• Your objective: Write out everything in the Linli County text below from "- 2 subdistricts" down to "- Xiumei (修梅镇)", keeping every word and mark unchanged.

• Text provided:
******************************

Linli (臨澧縣 (临澧县, Línlǐ Xiàn)) is a county in Hunan Province, China. It is under the administration of the prefecture-level city of Changde. The county is located on the north in Hunan, the north-central part of Changde's administration. It borders to the north by Li County, to the east by Jinshi City, to the south by Taoyuan County and Dingcheng District, and to the west by Shimen County. It has an area of 1,203.43 km with a registered population of 505,609 and a permanent population of 400,839 (as of 2010 Census). It is divided into eight towns and two townships under its jurisdiction, and the county seat is Anfu Subdistrict (安福街道).

==Administrative divisions==
Through the adjustment of township-level administrative divisions of Linli County in 2015 and 2017, Linli County has seven towns, two townships and two sub-districts under its jurisdiction. They are:

- 2 subdistricts
- Anfu Subdistrict (安福街道)
- Wangcheng Subdistrict (望城街道)

- 7 towns
- Hekou (合口镇)
- Sheshiqiao (佘市桥镇)
- Sixingang (四新岗镇)
- Taifu (太浮镇)
- Tingxuandu (停弦渡镇)
- Xin'an (新安镇)
- Xiumei (修梅镇)

- 2 townships
- Fenghuo (烽火乡)
- Kemushan (刻木山乡)

==Climate==

Climate data for Linli, elevation 89 m (292 ft), (1991–2020 normals, extremes 1959–present)

******************************

• Available data:
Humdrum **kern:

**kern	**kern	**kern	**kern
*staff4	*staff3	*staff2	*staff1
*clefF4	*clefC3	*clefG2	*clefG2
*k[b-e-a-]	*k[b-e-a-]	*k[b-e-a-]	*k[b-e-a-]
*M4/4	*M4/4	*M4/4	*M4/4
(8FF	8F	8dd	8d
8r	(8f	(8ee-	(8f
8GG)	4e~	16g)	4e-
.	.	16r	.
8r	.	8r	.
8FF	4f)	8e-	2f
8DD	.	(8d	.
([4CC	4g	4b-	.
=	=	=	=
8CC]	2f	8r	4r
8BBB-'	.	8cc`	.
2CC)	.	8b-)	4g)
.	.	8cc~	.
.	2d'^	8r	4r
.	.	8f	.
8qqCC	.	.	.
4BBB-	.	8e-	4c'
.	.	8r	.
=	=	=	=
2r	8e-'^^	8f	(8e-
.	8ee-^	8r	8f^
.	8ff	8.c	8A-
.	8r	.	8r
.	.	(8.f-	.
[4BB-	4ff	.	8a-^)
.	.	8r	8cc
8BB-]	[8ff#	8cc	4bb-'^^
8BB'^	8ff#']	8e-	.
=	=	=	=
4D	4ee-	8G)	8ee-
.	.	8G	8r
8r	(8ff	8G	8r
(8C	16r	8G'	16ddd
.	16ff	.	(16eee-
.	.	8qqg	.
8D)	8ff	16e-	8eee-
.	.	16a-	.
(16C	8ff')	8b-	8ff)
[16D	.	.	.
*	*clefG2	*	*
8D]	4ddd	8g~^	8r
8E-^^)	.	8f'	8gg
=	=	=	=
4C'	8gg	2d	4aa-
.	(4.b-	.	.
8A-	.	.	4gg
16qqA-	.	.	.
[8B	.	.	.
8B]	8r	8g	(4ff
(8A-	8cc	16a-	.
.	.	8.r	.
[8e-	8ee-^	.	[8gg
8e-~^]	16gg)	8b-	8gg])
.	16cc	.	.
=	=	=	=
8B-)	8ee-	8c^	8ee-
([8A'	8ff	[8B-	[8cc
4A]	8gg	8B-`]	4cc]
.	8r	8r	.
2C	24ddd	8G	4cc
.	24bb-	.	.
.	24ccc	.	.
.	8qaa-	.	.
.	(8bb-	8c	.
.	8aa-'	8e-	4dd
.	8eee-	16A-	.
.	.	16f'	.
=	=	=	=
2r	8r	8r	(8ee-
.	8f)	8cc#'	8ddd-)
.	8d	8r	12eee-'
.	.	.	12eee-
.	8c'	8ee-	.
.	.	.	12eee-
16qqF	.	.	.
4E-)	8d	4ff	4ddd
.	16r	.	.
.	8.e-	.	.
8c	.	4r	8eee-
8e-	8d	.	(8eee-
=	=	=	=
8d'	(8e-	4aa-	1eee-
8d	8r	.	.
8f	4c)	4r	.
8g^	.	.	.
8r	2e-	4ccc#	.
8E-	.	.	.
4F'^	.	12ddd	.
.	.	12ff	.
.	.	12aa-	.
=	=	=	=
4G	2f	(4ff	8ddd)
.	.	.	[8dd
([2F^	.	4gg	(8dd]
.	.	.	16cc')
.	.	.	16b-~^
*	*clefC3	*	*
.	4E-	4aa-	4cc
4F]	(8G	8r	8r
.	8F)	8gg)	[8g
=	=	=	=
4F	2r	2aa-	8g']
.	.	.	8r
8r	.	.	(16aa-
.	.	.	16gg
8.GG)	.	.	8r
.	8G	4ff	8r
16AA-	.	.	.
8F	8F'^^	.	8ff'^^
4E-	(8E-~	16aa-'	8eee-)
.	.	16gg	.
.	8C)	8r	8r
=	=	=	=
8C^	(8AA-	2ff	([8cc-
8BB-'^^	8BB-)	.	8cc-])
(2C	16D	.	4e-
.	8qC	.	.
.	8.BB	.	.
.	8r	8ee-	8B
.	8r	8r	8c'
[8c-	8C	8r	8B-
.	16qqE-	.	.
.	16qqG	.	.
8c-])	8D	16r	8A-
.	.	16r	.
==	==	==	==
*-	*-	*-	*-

******************************

• Final answer:
- 2 subdistricts
- Anfu Subdistrict (安福街道)
- Wangcheng Subdistrict (望城街道)

- 7 towns
- Hekou (合口镇)
- Sheshiqiao (佘市桥镇)
- Sixingang (四新岗镇)
- Taifu (太浮镇)
- Tingxuandu (停弦渡镇)
- Xin'an (新安镇)
- Xiumei (修梅镇)